Valve will demonstrate its own Virtual Reality hardware early next year, it's announced.
During the Half-Life maker's developer and publisher-only Steam Dev Days event in January 2014, Valve will show off VR hardware and reveal how it plans to change Steam to support it.
In a talk titled "What VR Could, Should, and Almost Certainly Will Be within Two Years," Valve's respected tech genius Mike Abrash will discuss the mystery hardware.
The talk's official blurb is as follows:
"We've figured out what affordable Virtual Reality (VR) hardware will be capable of within a couple of years, and assembled a prototype which demonstrates that such VR hardware is capable of stunning experiences.

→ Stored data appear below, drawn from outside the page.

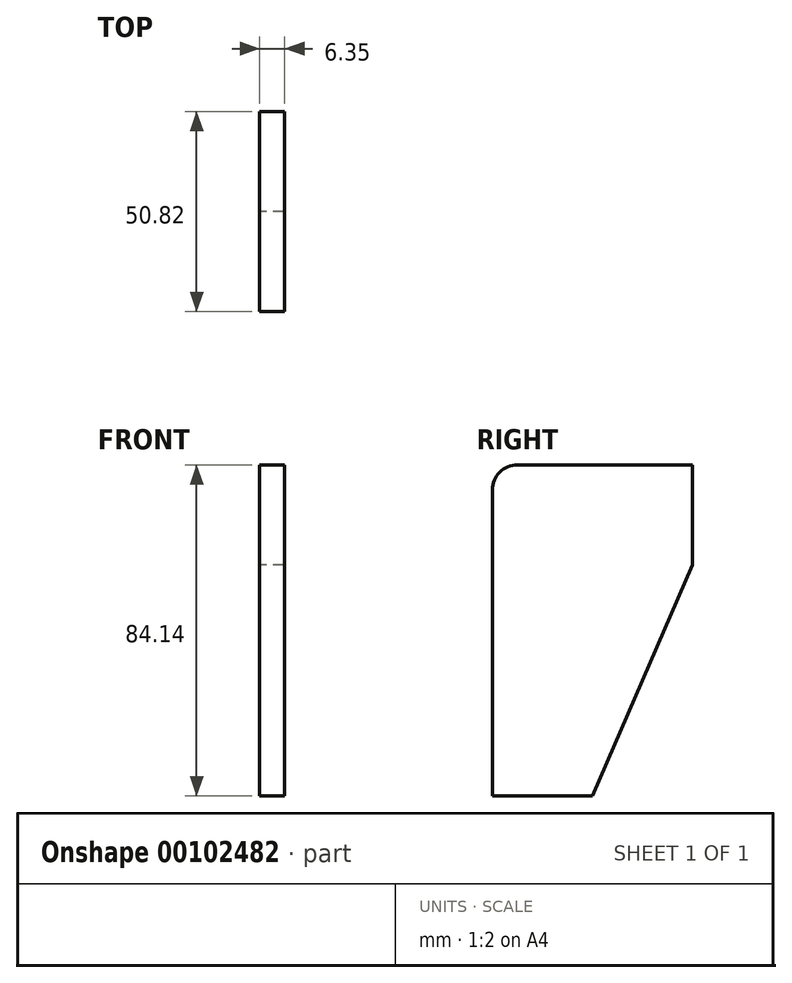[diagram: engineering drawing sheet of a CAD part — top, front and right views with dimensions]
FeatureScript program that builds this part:
annotation { "Feature Type Name" : "Feature", "Feature Type Description" : "" }
export const myFeature = defineFeature(function(context is Context, id is Id, definition is map)
    precondition{}
    {
        {
            var Q0;
            Q0=qCreatedBy(makeId("Right.planeOp"),FACE);
            var sketch = newSketch(context, id + "F0", { "sketchPlane" : qUnion([Q0])});
            skLineSegment(sketch, "E0", {"start": v(-25.41, -42.07) * mm, "end": v(-0.01, -42.07) * mm});
            skLineSegment(sketch, "E1", {"start": v(-0.01, -42.07) * mm, "end": v(25.39, 16.67) * mm});
            skLineSegment(sketch, "E2", {"start": v(25.39, 16.67) * mm, "end": v(25.41, 42.07) * mm});
            skLineSegment(sketch, "E3", {"start": v(25.41, 42.07) * mm, "end": v(-19.06, 42.07) * mm});
            skLineSegment(sketch, "E4", {"start": v(-25.41, -42.07) * mm, "end": v(-25.41, 35.72) * mm});
            skArc(sketch, "E5", {"start": v(-19.06, 42.07) * mm, "mid": v(-23.55, 40.2) * mm, "end": v(-25.41, 35.72) * mm});
            skSolve(sketch);
        }
        {
            var Q0;
            Q0 = qSketchRegion(id + "F0", true);
            extrude(context, id + "F1", {"entities" : qUnion([Q0]), "depth" : 6.35 * mm});
        }
    });
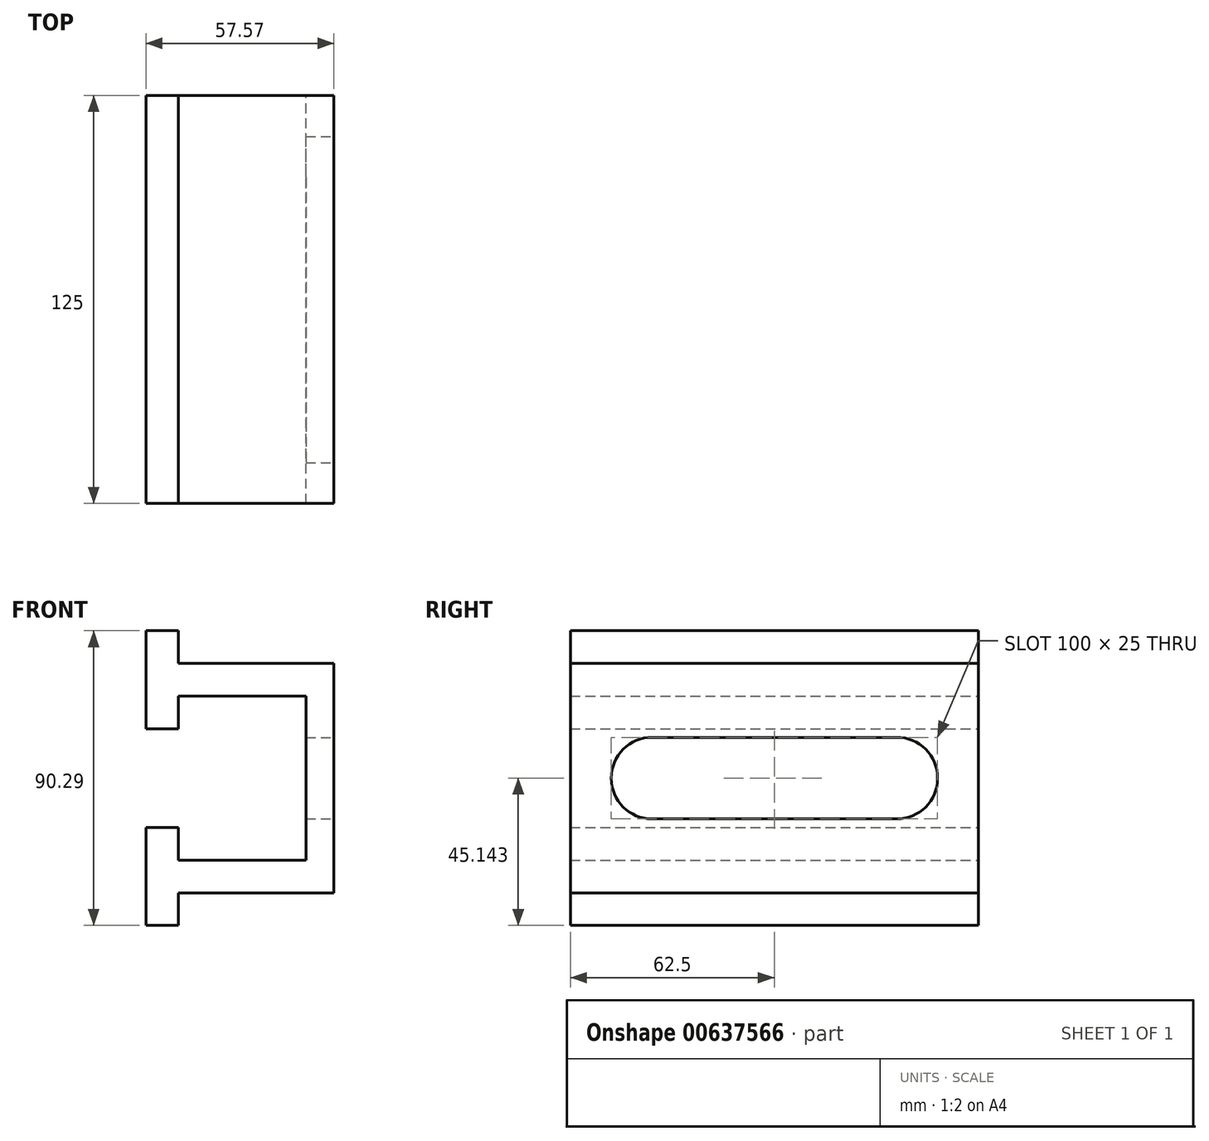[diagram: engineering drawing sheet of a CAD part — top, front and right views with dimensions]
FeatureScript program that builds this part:
annotation { "Feature Type Name" : "Feature", "Feature Type Description" : "" }
export const myFeature = defineFeature(function(context is Context, id is Id, definition is map)
    precondition{}
    {
        {
            var Q0;
            Q0=qCreatedBy(makeId("Front.planeOp"),FACE);
            var sketch = newSketch(context, id + "F0", { "sketchPlane" : qUnion([Q0])});
            skLineSegment(sketch, "E0", {"start": v(0, 0) * mm, "end": v(0, -10) * mm});
            skLineSegment(sketch, "E1", {"start": v(0, -10) * mm, "end": v(-10, -10) * mm});
            skLineSegment(sketch, "E2", {"start": v(-10, -10) * mm, "end": v(-10, 20) * mm});
            skLineSegment(sketch, "E3", {"start": v(-10, 20) * mm, "end": v(0, 20) * mm});
            skLineSegment(sketch, "E4", {"start": v(0, 20) * mm, "end": v(0, 10) * mm});
            skLineSegment(sketch, "E5", {"start": v(0, 10) * mm, "end": v(39, 10) * mm});
            skLineSegment(sketch, "E6", {"start": v(39, 10) * mm, "end": v(39, 60.29) * mm});
            skLineSegment(sketch, "E7", {"start": v(39, 60.29) * mm, "end": v(0, 60.29) * mm});
            skLineSegment(sketch, "E8", {"start": v(0, 60.29) * mm, "end": v(0, 50.29) * mm});
            skLineSegment(sketch, "E9", {"start": v(0, 50.29) * mm, "end": v(-10, 50.29) * mm});
            skLineSegment(sketch, "E10", {"start": v(-10, 50.29) * mm, "end": v(-10, 80.29) * mm});
            skLineSegment(sketch, "E11", {"start": v(-10, 80.29) * mm, "end": v(0, 80.29) * mm});
            skLineSegment(sketch, "E12", {"start": v(0, 80.29) * mm, "end": v(0, 70.29) * mm});
            skLineSegment(sketch, "E13", {"start": v(0, 70.29) * mm, "end": v(47.57, 70.29) * mm});
            skLineSegment(sketch, "E14", {"start": v(47.57, 70.29) * mm, "end": v(47.57, 0) * mm});
            skLineSegment(sketch, "E15", {"start": v(47.57, 0) * mm, "end": v(0, 0) * mm});
            skSolve(sketch);
        }
        {
            var Q0;
            Q0 = qSketchRegion(id + "F0", true);
            extrude(context, id + "F1", {"entities" : qUnion([Q0]), "depth" : 125 * mm, "offsetDistance" : 25 * mm});
        }
        {
            var Q0;
            Q0=makeQuery(id+"F1.opExtrude","SWEPT_FACE",FACE,{"disambiguationData":[OSD([sQuery(id+"F0.wireOp",EDGE,"E14")])]});
            var sketch = newSketch(context, id + "F2", { "sketchPlane" : qUnion([Q0])});
            skArc(sketch, "E16", {"start": v(-100, 47.64) * mm, "mid": v(-112.5, 35.14) * mm, "end": v(-100, 22.64) * mm});
            skPoint(sketch, "E16.centerSnap0", {"position": v(-125, 35.14) * mm});
            skArc(sketch, "E17", {"start": v(-25, 22.64) * mm, "mid": v(-12.5, 35.14) * mm, "end": v(-25, 47.64) * mm});
            skPoint(sketch, "E17.centerSnap0", {"position": v(0, 35.14) * mm});
            skLineSegment(sketch, "E18", {"start": v(-100, 47.64) * mm, "end": v(-25, 47.64) * mm});
            skLineSegment(sketch, "E19", {"start": v(-25, 22.64) * mm, "end": v(-100, 22.64) * mm});
            skSolve(sketch);
        }
        {
            var Q0;
            Q0 = qSketchRegion(id + "F2", true);
            extrude(context, id + "F3", {"entities" : qUnion([Q0]), "operationType" : NewBodyOperationType.REMOVE, "oppositeDirection" : true, "depth" : 25 * mm, "offsetDistance" : 25 * mm});
        }
    });
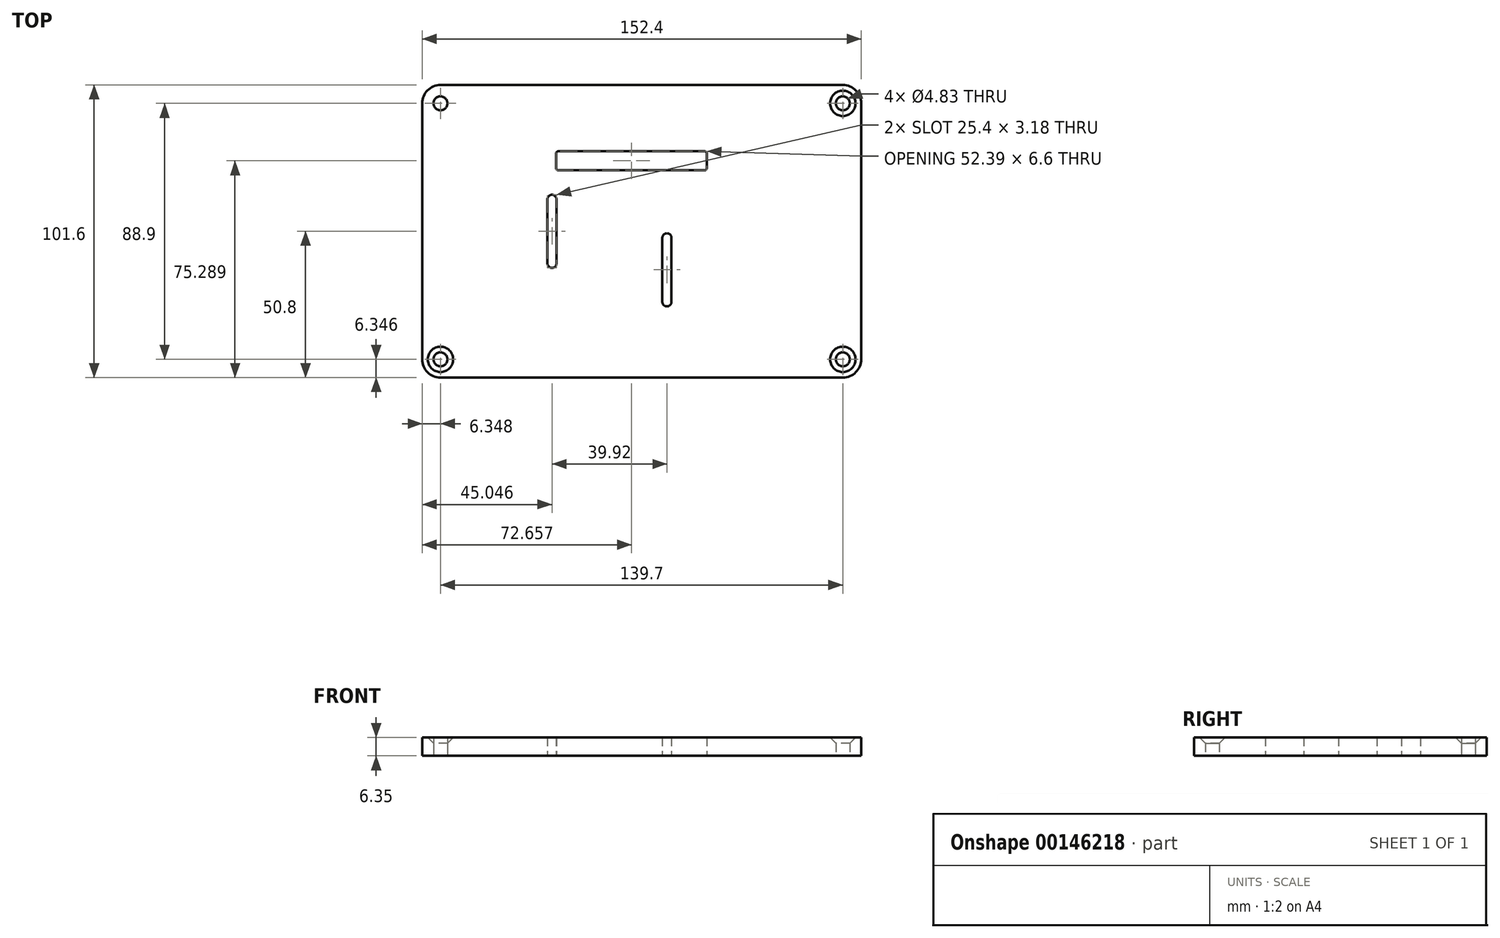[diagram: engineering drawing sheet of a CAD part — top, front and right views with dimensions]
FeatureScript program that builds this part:
annotation { "Feature Type Name" : "Feature", "Feature Type Description" : "" }
export const myFeature = defineFeature(function(context is Context, id is Id, definition is map)
    precondition{}
    {
        {
            var Q0;
            Q0=qCreatedBy(makeId("Top.planeOp"),FACE);
            var sketch = newSketch(context, id + "F0", { "sketchPlane" : qUnion([Q0])});
            skLineSegment(sketch, "E0.bottom", {"start": v(-66.1, -50.8) * mm, "end": v(73.6, -50.8) * mm});
            skLineSegment(sketch, "E0.top", {"start": v(-66.1, 50.8) * mm, "end": v(73.6, 50.8) * mm});
            skLineSegment(sketch, "E0.left", {"start": v(-72.45, -44.45) * mm, "end": v(-72.45, 44.45) * mm});
            skLineSegment(sketch, "E0.right", {"start": v(79.95, -44.45) * mm, "end": v(79.95, 44.45) * mm});
            skPoint(sketch, "E1.visualSharp", {"position": v(-72.45, 50.8) * mm});
            skArc(sketch, "E1.filletArc", {"start": v(-66.1, 50.8) * mm, "mid": v(-70.6, 48.94) * mm, "end": v(-72.45, 44.45) * mm});
            skPoint(sketch, "E2.visualSharp", {"position": v(-72.45, -50.8) * mm});
            skArc(sketch, "E2.filletArc", {"start": v(-72.45, -44.45) * mm, "mid": v(-70.6, -48.94) * mm, "end": v(-66.1, -50.8) * mm});
            skPoint(sketch, "E3.visualSharp", {"position": v(79.95, 50.8) * mm});
            skArc(sketch, "E3.filletArc", {"start": v(79.95, 44.45) * mm, "mid": v(78.09, 48.94) * mm, "end": v(73.6, 50.8) * mm});
            skPoint(sketch, "E4.visualSharp", {"position": v(79.95, -50.8) * mm});
            skArc(sketch, "E4.filletArc", {"start": v(73.6, -50.8) * mm, "mid": v(78.09, -48.94) * mm, "end": v(79.95, -44.45) * mm});
            skCircle(sketch, "E5", {"center": v(-66.1, 44.45) * mm, "radius": 2.41 * mm});
            skCircle(sketch, "E6.MirrorC", {"center": v(-66.1, -44.45) * mm, "radius": 2.41 * mm});
            skCircle(sketch, "E7.MirrorC", {"center": v(73.6, 44.45) * mm, "radius": 2.41 * mm});
            skCircle(sketch, "E8.MirrorC", {"center": v(73.6, -44.45) * mm, "radius": 2.41 * mm});
            skLineSegment(sketch, "E9.bottom", {"start": v(-25.2, 27.8) * mm, "end": v(25.6, 27.8) * mm});
            skLineSegment(sketch, "E9.top", {"start": v(-25.2, 21.19) * mm, "end": v(25.6, 21.19) * mm});
            skLineSegment(sketch, "E9.left", {"start": v(-25.99, 27) * mm, "end": v(-25.99, 21.98) * mm});
            skLineSegment(sketch, "E9.right", {"start": v(26.4, 27) * mm, "end": v(26.4, 21.98) * mm});
            skPoint(sketch, "E9.middle", {"position": v(0.2, 24.49) * mm});
            skPoint(sketch, "E10.visualSharp", {"position": v(-25.99, 27.8) * mm});
            skArc(sketch, "E10.filletArc", {"start": v(-25.2, 27.8) * mm, "mid": v(-25.75, 27.56) * mm, "end": v(-25.99, 27) * mm});
            skPoint(sketch, "E11.visualSharp", {"position": v(-25.99, 21.19) * mm});
            skArc(sketch, "E11.filletArc", {"start": v(-25.99, 21.98) * mm, "mid": v(-25.75, 21.42) * mm, "end": v(-25.2, 21.19) * mm});
            skPoint(sketch, "E12.visualSharp", {"position": v(26.4, 21.19) * mm});
            skArc(sketch, "E12.filletArc", {"start": v(25.6, 21.19) * mm, "mid": v(26.17, 21.42) * mm, "end": v(26.4, 21.98) * mm});
            skPoint(sketch, "E13.visualSharp", {"position": v(26.4, 27.8) * mm});
            skArc(sketch, "E13.filletArc", {"start": v(26.4, 27) * mm, "mid": v(26.17, 27.56) * mm, "end": v(25.6, 27.8) * mm});
            skPoint(sketch, "E14.middle", {"position": v(-27.4, 0) * mm});
            skLineSegment(sketch, "E15.left", {"start": v(-25.82, 11.11) * mm, "end": v(-25.82, -11.11) * mm});
            skLineSegment(sketch, "E15.right", {"start": v(-29, 11.11) * mm, "end": v(-29, -11.11) * mm});
            skArc(sketch, "E16", {"start": v(-25.82, 11.11) * mm, "mid": v(-27.4, 12.7) * mm, "end": v(-29, 11.11) * mm});
            skArc(sketch, "E17", {"start": v(-29, -11.11) * mm, "mid": v(-27.4, -12.7) * mm, "end": v(-25.82, -11.11) * mm});
            skPoint(sketch, "E18.middle", {"position": v(12.52, -13.38) * mm});
            skLineSegment(sketch, "E19.left", {"start": v(14.1, -2.28) * mm, "end": v(14.1, -24.5) * mm});
            skLineSegment(sketch, "E19.right", {"start": v(10.93, -2.26) * mm, "end": v(10.93, -24.49) * mm});
            skArc(sketch, "E20", {"start": v(14.1, -2.28) * mm, "mid": v(12.52, -0.68) * mm, "end": v(10.93, -2.26) * mm});
            skArc(sketch, "E21", {"start": v(10.93, -24.49) * mm, "mid": v(12.5, -26.08) * mm, "end": v(14.1, -24.5) * mm});
            skSolve(sketch);
        }
        {
            var Q0;
            Q0 = qSketchRegion(id + "F0", true);
            extrude(context, id + "F1", {"entities" : qUnion([Q0]), "depth" : 6.35 * mm});
        }
        {
            var Q0;
            Q0=makeQuery(id+"F1.opExtrude","CAP_EDGE",EDGE,{"disambiguationData":[OSD([sQuery(id+"F0.wireOp",EDGE,"E6.MirrorC")])],"isStart":false});
            var Q1;
            Q1=makeQuery(id+"F1.opExtrude","CAP_EDGE",EDGE,{"disambiguationData":[OSD([sQuery(id+"F0.wireOp",EDGE,"E8.MirrorC")])],"isStart":false});
            var Q2;
            Q2=makeQuery(id+"F1.opExtrude","CAP_EDGE",EDGE,{"disambiguationData":[OSD([sQuery(id+"F0.wireOp",EDGE,"E7.MirrorC")])],"isStart":false});
            var Q3;
            Q3=makeQuery(id+"F1.opExtrude","CAP_EDGE",EDGE,{"disambiguationData":[OSD([sQuery(id+"F0.wireOp",EDGE,"E5")])],"isStart":false});
            chamfer(context, id + "F2", {"entities" : qUnion([Q0, Q1, Q2, Q3]), "width" : 1.98 * mm, "tangentPropagation" : true});
        }
    });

"This type of hardware is almost certainly going to appear in short order, and the time to starting developing for it is now. This talk will discuss what the hardware is like, and the kinds of experiences it makes possible. A few attendees will be randomly selected to try out the prototype following the talk."
Abrash's presentation is complemented by a talk by Valve's VR enthusiast Joe Ludwig, called "Virtual Reality and Steam".
In it, Ludwig will discuss how Steam will work with Valve's VR hardware.
"Come and hear what Valve is working on in Steam to support and promote Virtual Reality (VR) games," reads the presentation description. "This includes a discussion of the Steam Overlay in VR, Steam store changes for VR, and our VR plan for Steamworks."
News that Valve has a VR hardware prototype of its own comes as some surprise, given it ditched what sounds like a similar project created by ex-Valve engineers Jeri Ellsworth and Rick Johnson (who have since struck out on their own). However, we do know Valve has worked on gaming goggles.
It also comes as Sony prepares to unveil a virtual reality headset of its own, exclusively revealed by Eurogamer earlier this year, for use with PlayStation 4.
And then, of course, we have the Oculus Rift, the crowd-funded VR headset currently readying a consumer-focused version for release into the wild.
These are busy times for Valve. It's currently managing a number of successful online games, including Dota 2, Team Fortress 2 and Counter-Strike, as well as developing Steam Machines and the Steam Controller.
With all this on its plate, is it also working on Half-Life 3?